Cela est d’autant plus vrai que le service de coopération économique de l’ambassade de France à Nouakchott, en a payé le prix fort, par sa disparition pure et simple. Une disparition constatée à travers l’assèchement du marché mauritanien de tous les produits manufacturiers  français, un net recul du niveau de coopération utile entre les deux pays et un intérêt, de plus en plus modeste pour l’apprentissage du français.

Cette coopération, jadis florissante, universelle et disposant de tous les atouts pour se développer davantage, s’est rétréci comme peau de chagrin pour ne plus englober qu’une coopération militaire inadaptée aux besoins de développement et contestée dans la nouvelle configuration géostratégique du Sahel.

De première langue dans les années 60, par lequel le père de la nation, Feu Moctar Ould Daddah, avait déclaré l’indépendance nationale, et malgré les moyens humains, financiers et didactiques, mobilisés à l’effet de le promouvoir dans notre pays, le français traine aujourd’hui loin derrière l’arabe et, par ses perspectives d’avenir, derrière l’anglais, l’espagnol et…tenez-vous bien, le russe et le chinois.

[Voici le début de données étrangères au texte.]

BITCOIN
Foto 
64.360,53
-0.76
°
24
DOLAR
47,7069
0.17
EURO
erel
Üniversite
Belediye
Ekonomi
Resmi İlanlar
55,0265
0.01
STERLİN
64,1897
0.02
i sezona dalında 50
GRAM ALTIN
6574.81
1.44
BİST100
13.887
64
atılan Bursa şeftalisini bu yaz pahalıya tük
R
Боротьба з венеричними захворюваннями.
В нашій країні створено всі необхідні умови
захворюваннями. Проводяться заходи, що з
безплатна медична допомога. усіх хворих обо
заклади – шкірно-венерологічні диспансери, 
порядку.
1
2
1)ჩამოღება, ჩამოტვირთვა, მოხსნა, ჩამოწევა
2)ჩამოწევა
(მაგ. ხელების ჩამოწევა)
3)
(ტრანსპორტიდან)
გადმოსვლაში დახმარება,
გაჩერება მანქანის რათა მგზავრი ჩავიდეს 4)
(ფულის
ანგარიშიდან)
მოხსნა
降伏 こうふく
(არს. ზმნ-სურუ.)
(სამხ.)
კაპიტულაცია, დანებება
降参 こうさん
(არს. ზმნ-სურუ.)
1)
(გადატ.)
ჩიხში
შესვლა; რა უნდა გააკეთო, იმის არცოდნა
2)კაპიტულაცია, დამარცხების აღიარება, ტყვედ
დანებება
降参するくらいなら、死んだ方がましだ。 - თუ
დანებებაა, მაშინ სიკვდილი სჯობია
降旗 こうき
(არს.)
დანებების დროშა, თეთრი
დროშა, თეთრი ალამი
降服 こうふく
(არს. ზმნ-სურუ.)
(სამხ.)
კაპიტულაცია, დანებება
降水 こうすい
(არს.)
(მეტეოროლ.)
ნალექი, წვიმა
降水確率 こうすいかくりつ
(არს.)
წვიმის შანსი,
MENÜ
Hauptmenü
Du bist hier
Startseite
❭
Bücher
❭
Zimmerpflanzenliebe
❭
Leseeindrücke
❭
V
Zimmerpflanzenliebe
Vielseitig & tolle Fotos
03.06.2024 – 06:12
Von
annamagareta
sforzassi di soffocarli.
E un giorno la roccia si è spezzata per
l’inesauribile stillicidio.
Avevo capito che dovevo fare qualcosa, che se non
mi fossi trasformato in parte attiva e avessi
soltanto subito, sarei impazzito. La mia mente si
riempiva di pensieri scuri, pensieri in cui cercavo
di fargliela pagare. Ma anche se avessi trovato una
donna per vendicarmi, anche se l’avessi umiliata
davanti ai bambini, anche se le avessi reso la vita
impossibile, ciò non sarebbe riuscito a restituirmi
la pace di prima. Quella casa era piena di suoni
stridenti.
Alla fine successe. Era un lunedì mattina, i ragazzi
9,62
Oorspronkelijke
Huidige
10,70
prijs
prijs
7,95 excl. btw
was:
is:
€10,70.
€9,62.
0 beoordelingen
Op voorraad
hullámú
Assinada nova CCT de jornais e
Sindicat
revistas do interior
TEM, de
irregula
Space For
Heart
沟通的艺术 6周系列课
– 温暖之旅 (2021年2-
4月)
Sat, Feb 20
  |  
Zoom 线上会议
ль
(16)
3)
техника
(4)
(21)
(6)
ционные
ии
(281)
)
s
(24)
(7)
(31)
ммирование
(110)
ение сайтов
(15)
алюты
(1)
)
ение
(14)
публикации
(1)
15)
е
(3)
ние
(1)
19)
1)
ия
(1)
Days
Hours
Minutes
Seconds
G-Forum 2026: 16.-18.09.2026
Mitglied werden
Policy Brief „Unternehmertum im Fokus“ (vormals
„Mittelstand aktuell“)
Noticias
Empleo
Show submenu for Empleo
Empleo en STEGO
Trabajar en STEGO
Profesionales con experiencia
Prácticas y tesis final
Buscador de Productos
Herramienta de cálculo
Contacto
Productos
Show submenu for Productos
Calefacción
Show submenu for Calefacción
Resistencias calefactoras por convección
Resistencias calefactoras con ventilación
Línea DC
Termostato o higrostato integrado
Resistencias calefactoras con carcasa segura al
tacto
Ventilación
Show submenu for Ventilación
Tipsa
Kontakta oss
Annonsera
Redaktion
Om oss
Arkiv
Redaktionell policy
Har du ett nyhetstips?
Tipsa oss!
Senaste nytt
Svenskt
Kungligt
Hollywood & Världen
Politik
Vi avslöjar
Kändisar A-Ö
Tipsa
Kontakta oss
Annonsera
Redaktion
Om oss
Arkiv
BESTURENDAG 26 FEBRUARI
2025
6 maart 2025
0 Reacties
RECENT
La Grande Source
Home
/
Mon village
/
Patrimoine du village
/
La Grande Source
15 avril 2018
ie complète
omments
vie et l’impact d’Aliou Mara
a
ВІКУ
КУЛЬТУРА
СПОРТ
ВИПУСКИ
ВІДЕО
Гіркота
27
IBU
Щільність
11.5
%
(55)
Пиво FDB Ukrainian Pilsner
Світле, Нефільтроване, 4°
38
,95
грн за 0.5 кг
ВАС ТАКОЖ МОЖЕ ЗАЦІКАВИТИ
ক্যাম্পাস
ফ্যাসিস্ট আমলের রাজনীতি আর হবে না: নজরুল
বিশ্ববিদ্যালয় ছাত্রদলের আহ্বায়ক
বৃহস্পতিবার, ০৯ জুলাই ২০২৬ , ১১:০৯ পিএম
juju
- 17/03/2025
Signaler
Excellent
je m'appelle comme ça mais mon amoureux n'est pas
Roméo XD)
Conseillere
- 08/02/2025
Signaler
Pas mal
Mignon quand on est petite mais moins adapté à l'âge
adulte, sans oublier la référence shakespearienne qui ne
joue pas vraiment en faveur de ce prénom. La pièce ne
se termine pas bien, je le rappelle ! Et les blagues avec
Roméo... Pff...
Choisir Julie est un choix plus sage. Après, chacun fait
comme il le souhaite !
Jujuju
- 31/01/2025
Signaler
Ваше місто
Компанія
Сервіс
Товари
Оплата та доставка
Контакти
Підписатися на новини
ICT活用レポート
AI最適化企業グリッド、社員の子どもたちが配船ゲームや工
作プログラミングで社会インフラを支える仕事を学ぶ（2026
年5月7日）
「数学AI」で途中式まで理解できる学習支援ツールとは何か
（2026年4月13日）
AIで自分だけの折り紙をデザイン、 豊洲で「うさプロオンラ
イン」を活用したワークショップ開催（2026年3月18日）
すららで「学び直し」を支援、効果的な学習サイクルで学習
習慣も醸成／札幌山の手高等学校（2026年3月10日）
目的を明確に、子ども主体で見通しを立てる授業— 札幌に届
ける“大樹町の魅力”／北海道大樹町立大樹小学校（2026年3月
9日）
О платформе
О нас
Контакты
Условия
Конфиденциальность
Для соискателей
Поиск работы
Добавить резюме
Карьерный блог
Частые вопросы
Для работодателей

Mieux encore, certains courants idéologiques ont réussi, grâce à des efforts soutenus de la part des pays du Golfe, à réduire la belle langue de Molière, à une tare néocoloniale, au point où des francophones hésitent aujourd’hui à l’utiliser en public. Je passe sous silence les attaques en règle dont elle est l’objet dans certaines sphères officielles, dont justement le ministère de l’éducation, passé depuis des décennies sous le joug des arabisants. Une situation qui vaut au ministre, en charge de la question, d’être décoré au nom de la France, qui, au point où sont les choses, en attend des retombées qui ne viendront jamais. 

L’illusion que le français est la langue de travail en Mauritanie et se situe en deuxième position, juste après la langue officielle, ne tient qu’aux vestiges témoignant de son déclin dans des contrées où il avait connu son âge d’or d’outre mer.

On ressent encore plus la disparition du service de coopération économique, par la réorientation de celle-ci au profit de nouveaux partenaires de la Mauritanie ; la Chine, la Turquie et, plus récemment, Cuba, dans le domaine sanitaire.

Avec ces résultats mitigés, on trouve normal de décorer le ministre et d’oublier que les vrais francophones, ceux qui utilisent le français au quotidien, qui subissent les désagréments de l’utiliser et le défendent, pour être leur seul outil de production économique, meurent à petit feu, sous les effets combinés de la pauvreté et de l’exclusion.

Dans la tourmente de cette grossière erreur de la part de la France, on retrouve bien sûr monsieur Beheit (encore comme modèle), mais on retrouve aussi, d’autres journalistes francophones, non moins connus, des intellectuels et des artistes qui, au-delà de leur mérite de distinction et si l’identité francophone avait encore un sens, entreraient tout droit au panthéon des hommes et femmes ayant rendu service à la nation française.

Tel n’est malheureusement pas le cas, car, en Mauritanie, la francophonie, suivant la grande tendance du moment est devenue une question d’argent.  Elle est laissée entre les mains d’hommes d’affaires, qui l’utilisent pour voyager au frais du contribuable français, garnir leurs carnets d’adresses et fructifier leur business à moindre frais, dans un espace géographique allant du Gabon aux Caraïbes.

La dernière passation du flambeau de la présidence de l’Alliance Française d’Atar en est une preuve édifiante, qui dit long sur l’aboutissement de la mutation en cours des relations entre la Mauritanie et la France…entre les mauritaniens et la langue française.